CHEGA/Convenção: Líder parlamentar diz que partido está pronto para negociar mas não se vende ao PSD

O líder parlamentar do CHEGA assumiu hoje, na Convenção Nacional que decorre em Santarém, que o partido está disponível para negociar, mas não se “venderá” ao PSD.

Pedro Pinto referiu a subida do partido nas sondagens para afirmar ser “claro como a água” que “não vai haver Governo em Portugal sem o CHEGA”, mas que este “não se vai vender ao PSD”.

“O PSD não pode pensar que o CHEGA se vai vender, não vamos perder as nossas bandeiras, o nosso ADN, vamos negociar, sim. Agora que fique bem escrito que nunca nos venderemos”, declarou.

Nas intervenções políticas, que decorreram antes da apresentação da moção de candidatura de André Ventura à liderança do partido, também Diogo Pacheco Amorim, vogal da direção e um dos estrategas do CHEGA, subiu à tribuna para garantir que o CHEGA não aceitará qualquer “Geringonça” de direita, numa alusão ao nome por que ficou conhecida a solução de Governo do PS com apoio parlamentar do BE, PCP e PEV entre 2015 e 2021.

“Não vamos participar numa nova ‘geringonça’, de direita. Que fique claro: não somos nem seremos porteiros da Iniciativa Liberal. Nós vamos estar no Governo com as pastas que entendermos que são as necessárias”, frisou.

Antes, António Tânger Correia, primeiro vice-presidente do CHEGA, colocou como prioridade a eleição para a Região Autónoma da Madeira (este ano) e, sobretudo, para o Parlamento Europeu (em 2024), afirmando que o partido pode ter aí “o melhor resultado de sempre”.

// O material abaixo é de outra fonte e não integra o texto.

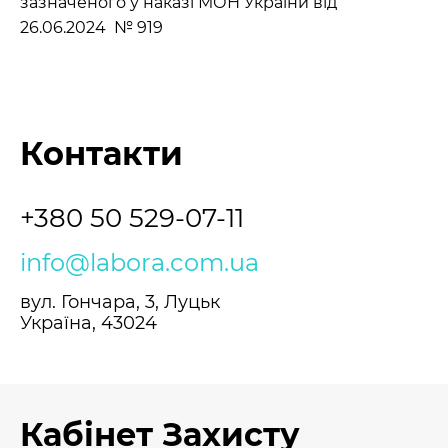
зазначеного у наказі МОН України від
26.06.2024 № 919
Контакти
+380 50 529-07-11
info@labora.com.ua
вул. Гончара, 3, Луцьк
Україна, 43024
Кабінет Захисту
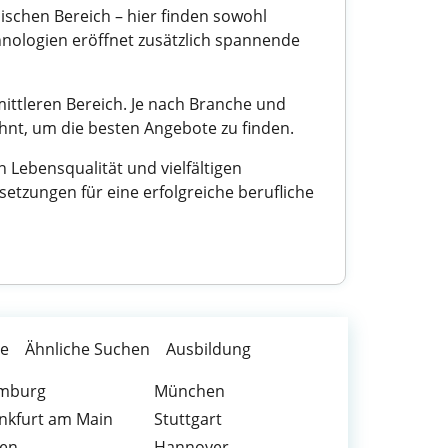
nischen Bereich – hier finden sowohl
hnologien eröffnet zusätzlich spannende
mittleren Bereich. Je nach Branche und
ohnt, um die besten Angebote zu finden.
n Lebensqualität und vielfältigen
etzungen für eine erfolgreiche berufliche
te
Ähnliche Suchen
Ausbildung
mburg
München
nkfurt am Main
Stuttgart
sen
Hannover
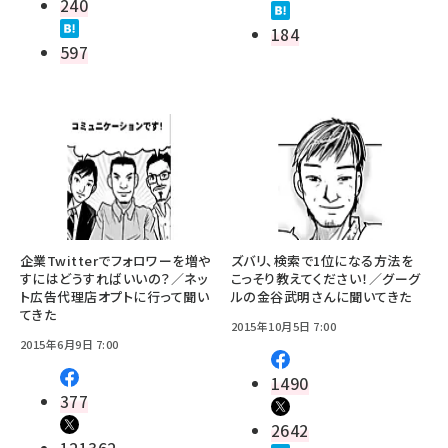
240
184
597
企業Twitterでフォロワーを増や
ズバリ、検索で1位になる方法を
すにはどうすればいいの？／ネッ
こっそり教えてください！／グーグ
ト広告代理店オプトに行って聞い
ルの金谷武明さんに聞いてきた
てきた
2015年10月5日 7:00
2015年6月9日 7:00
1490
377
2642
121362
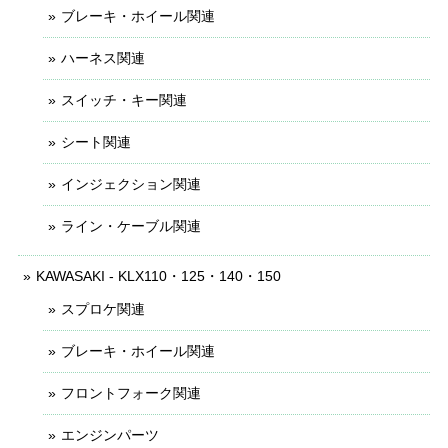
ブレーキ・ホイール関連
ハーネス関連
スイッチ・キー関連
シート関連
インジェクション関連
ライン・ケーブル関連
KAWASAKI - KLX110・125・140・150
スプロケ関連
ブレーキ・ホイール関連
フロントフォーク関連
エンジンパーツ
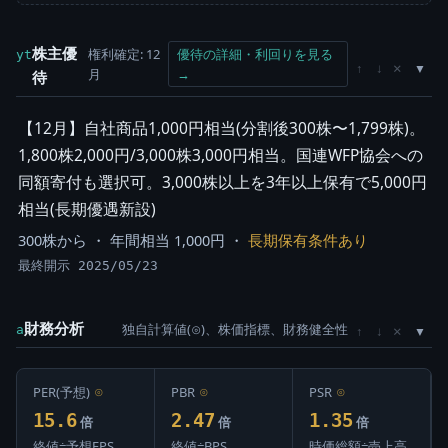
株主優
権利確定: 12
優待の詳細・利回りを見る
yt
×
↑
↓
月
→
待
【12月】自社商品1,000円相当(分割後300株〜1,799株)。
1,800株2,000円/3,000株3,000円相当。国連WFP協会への
同額寄付も選択可。3,000株以上を3年以上保有で5,000円
相当(長期優遇新設)
300株から ・ 年間相当 1,000円 ・
長期保有条件あり
最終開示 2025/05/23
財務分析
独自計算値(⊙)、株価指標、財務健全性
×
a
↑
↓
PER(予想)
⊙
PBR
⊙
PSR
⊙
15.6
2.47
1.35
倍
倍
倍
終値÷予想EPS
終値÷BPS
時価総額÷売上高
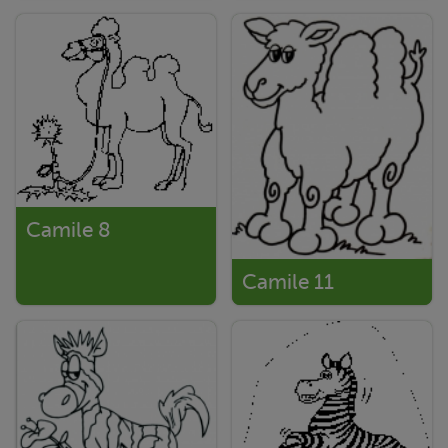
Camile 8
Camile 11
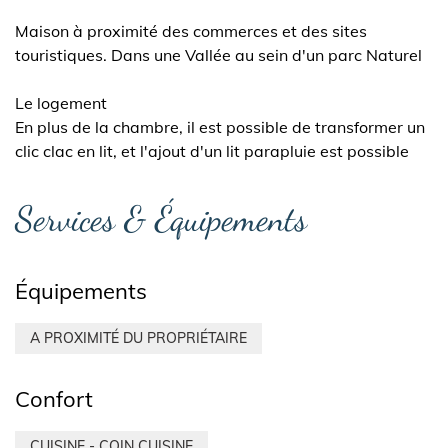
Maison à proximité des commerces et des sites
touristiques. Dans une Vallée au sein d'un parc Naturel
Le logement
En plus de la chambre, il est possible de transformer un
clic clac en lit, et l'ajout d'un lit parapluie est possible
Services & Équipements
Équipements
A PROXIMITÉ DU PROPRIÉTAIRE
Confort
CUISINE - COIN CUISINE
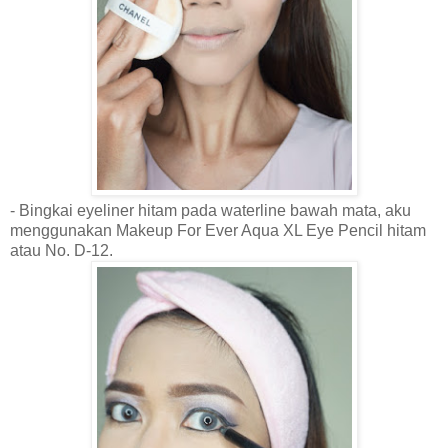
- Bingkai eyeline
r hitam pada wat
erline bawah mata, aku
menggunakan Makeup For Ever Aqua XL Eye Pencil hitam
atau No. D-12.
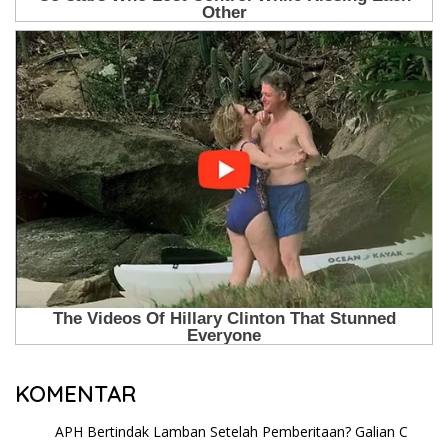
KOMENTAR
APH Bertindak Lamban Setelah Pemberitaan? Galian C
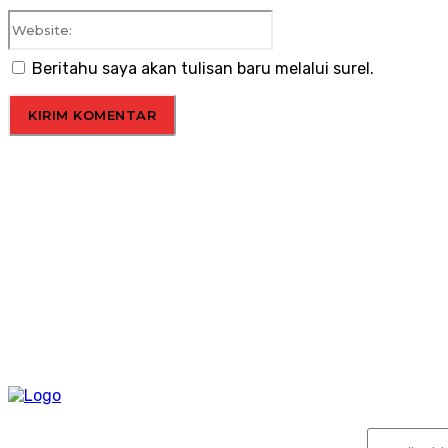
Website:
Beritahu saya akan tulisan baru melalui surel.
Langga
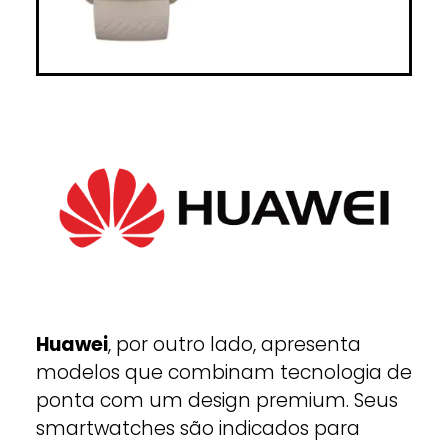
Huawei
, por outro lado, apresenta
modelos que combinam tecnologia de
ponta com um design premium. Seus
smartwatches são indicados para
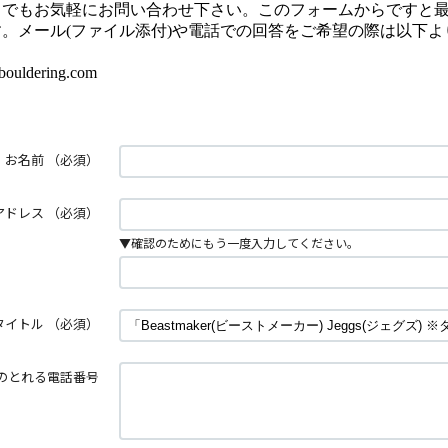
とでもお気軽にお問い合わせ下さい。このフォームからですと
。メール(ファイル添付)や電話での回答をご希望の際は以下よ
uldering.com
お名前
（必須）
アドレス
（必須）
▼確認のためにもう一度入力してください。
タイトル
（必須）
のとれる電話番号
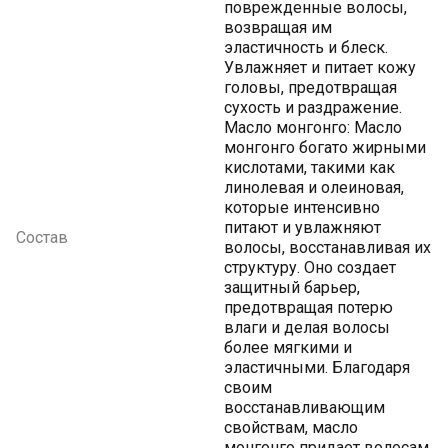
поврежденные волосы,
возвращая им
эластичность и блеск.
Увлажняет и питает кожу
головы, предотвращая
сухость и раздражение.
Масло монгонго: Масло
монгонго богато жирными
кислотами, такими как
линолевая и олеиновая,
которые интенсивно
питают и увлажняют
Состав
волосы, восстанавливая их
структуру. Оно создает
защитный барьер,
предотвращая потерю
влаги и делая волосы
более мягкими и
эластичными. Благодаря
своим
восстанавливающим
свойствам, масло
монгонго придает волосам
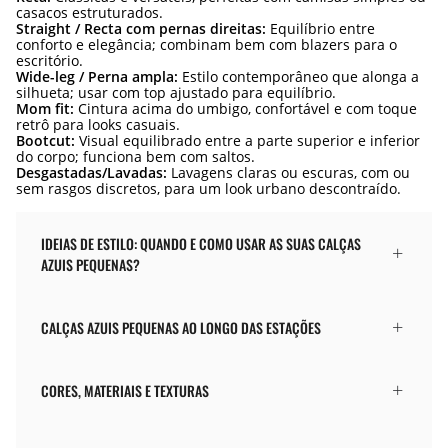
casacos estruturados.
Straight / Recta com pernas direitas:
Equilíbrio entre
conforto e elegância; combinam bem com blazers para o
escritório.
Wide-leg / Perna ampla:
Estilo contemporâneo que alonga a
silhueta; usar com top ajustado para equilíbrio.
Mom fit:
Cintura acima do umbigo, confortável e com toque
retrô para looks casuais.
Bootcut:
Visual equilibrado entre a parte superior e inferior
do corpo; funciona bem com saltos.
Desgastadas/Lavadas:
Lavagens claras ou escuras, com ou
sem rasgos discretos, para um look urbano descontraído.
IDEIAS DE ESTILO: QUANDO E COMO USAR AS SUAS CALÇAS
AZUIS PEQUENAS?
CALÇAS AZUIS PEQUENAS AO LONGO DAS ESTAÇÕES
CORES, MATERIAIS E TEXTURAS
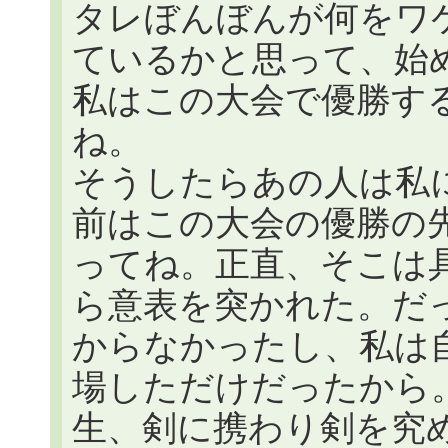
タレぼんぼんが何をワ
ているかと思って、始
私はこの大会で優勝す
ね。
そうしたらあの人は私
前はこの大会の優勝の
ってね。正直、そこは
ら意表を突かれた。だ
からなかったし、私は
場しただけだったから
生、剣に携わり剣を究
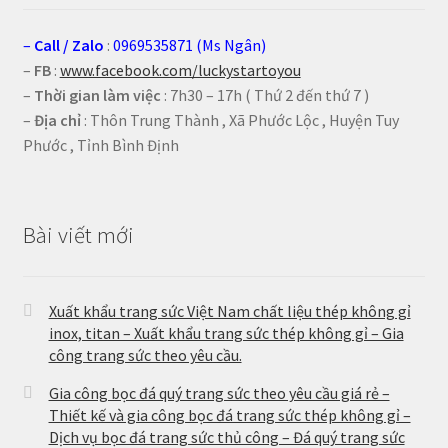
–
Call
/
Zalo
:
0969535871 (Ms Ngân)
–
FB
:
www.facebook.com/luckystartoyou
–
Thời gian làm việc
: 7h30 – 17h ( Thứ 2 đến thứ 7 )
–
Địa chỉ
: Thôn Trung Thành , Xã Phước Lộc , Huyện Tuy
Phước , Tỉnh Bình Định
Bài viết mới
Xuất khẩu trang sức Việt Nam chất liệu thép không gỉ
inox, titan – Xuất khẩu trang sức thép không gỉ – Gia
công trang sức theo yêu cầu.
Gia công bọc đá quý trang sức theo yêu cầu giá rẻ –
Thiết kế và gia công bọc đá trang sức thép không gỉ –
Dịch vụ bọc đá trang sức thủ công – Đá quý trang sức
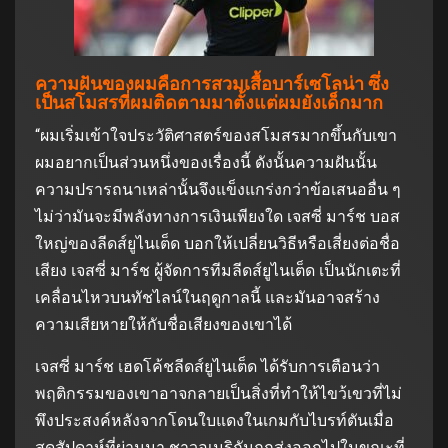
ความฝันของผมคือการสวมเสื้อบาร์เซโลน่า ซึ่ง
เป็นสโมสรที่ผมติดตามมาตั้งแต่ผมยังเด็กมาก
“ผมเริ่มเข้าใจประวัติศาสตร์ของสโมสรมากขึ้นกับเขา
ผมอยากเป็นส่วนหนึ่งของเรื่องนี้ ดังนั้นความฝันนั้น
ความปรารถนาเหล่านั้นจึงแข็งแกร่งกว่าข้อเสนออื่น ๆ
ไม่ว่ามันจะมีพลังทางการเงินเพียงใด เจสซี่ มาร์ช บอส
ใหญ่ของลีดส์ยูไนเต็ด บอกให้เปลี่ยนวิธีหรือเสี่ยงต่อชื่อ
เสียง เจสซี่ มาร์ช ผู้จัดการทีมลีดส์ยูไนเต็ด เป็นนักเตะที่
เคลื่อนไหวบนทัชไลน์ในฤดูกาลนี้ และมันอาจสร้าง
ความเสียหายให้กับชื่อเสียงของเขาได้
เจสซี่ มาร์ช เฮดโค้ชลีดส์ยูไนเต็ด ได้รับการเตือนว่า
พฤติกรรมของเขาอาจกลายเป็นสิ่งที่ทําให้ไขว้เขวที่ไม่
พึงประสงค์หลังจากโดนใบแดงในเกมกับไบรท์ตันเมื่อ
สุดสัปดาห์ที่ผ่านมา ชาวอเมริกันถูกส่งออกไปในขณะที่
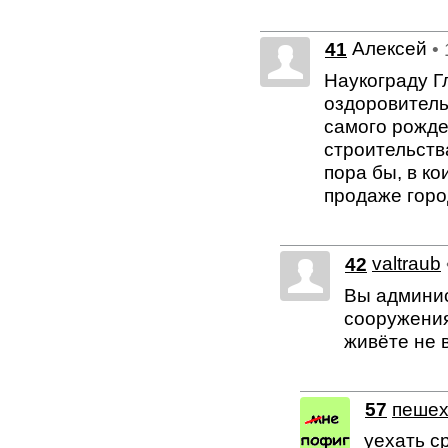
Алексей
41
•
Наукограду Г
оздоровитель
самого рожде
строительства
пора бы, в ко
продаже горо
42
valtraub
Вы админис
сооружения
живёте не в
57
пеше
уехать с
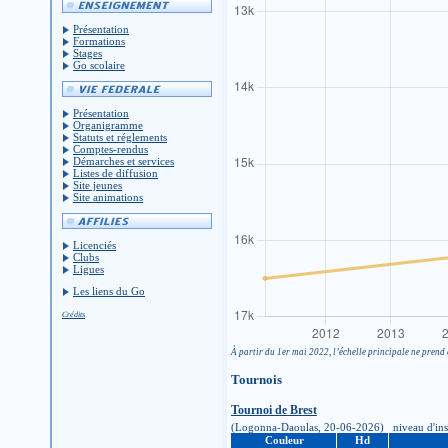
Présentation
Formations
Stages
Go scolaire
Présentation
Organigramme
Statuts et réglements
Comptes-rendus
Démarches et services
Listes de diffusion
Site jeunes
Site animations
Licenciés
Clubs
Ligues
Les liens du Go
Crédits
À partir du 1er mai 2022, l’échelle principale ne prend 
Tournois
Tournoi de Brest
(Logonna-Daoulas, 20-06-2026) niveau d'inscrip
Couleur
Hd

Falando muito para além dos três minutos estipulados para cada intervenção (quase 12 minutos), Tânger Correia salientou que nas Europeias “cada voto conta” e são elas que permitem a afirmação internacional do partido.

“O CHEGA tem de ser alguém a nível internacional. Um grande partido só é grande se tiver uma presença internacional” e na Europa a voz do CHEGA “tem de ser ouvida”, afirmou, assegurando que o partido tem “gente capaz” para representar os portugueses “como os outros não fazem”.

Nas várias intervenções, ouviram-se declarações contra a “onda de revisionismo histórico” da “esquerda bem pensante”, em defesa das Forças Armadas ou dos professores, ou sobre a identificação do partido com André Ventura ou a ausência de oposição interna.

Um militante apelidou André do “verdadeiro antivírus” contra os interesses instalados.

Fernando Pedroso lamentou que o CHEGA seja alvo de “bullying político” por parte de outros partidos, mas também “pelos adversários internos”, que “estão cada vez mais isolados nas conspirações caseiras porque não têm o apoio da maioria do partido”.

“Um dia venceremos e um dia vamos comer o polvo ‘chuchalista'”, disse Luís Matias.

O CHEGA realiza, até domingo, em Santarém, a sua V Convenção Nacional, marcada na sequência do chumbo dos estatutos pelo Tribunal Constitucional. Porém, o partido decidiu regressar aos estatutos originais, de 2019, e ajustar os órgãos, em vez de os voltar a alterar este fim de semana.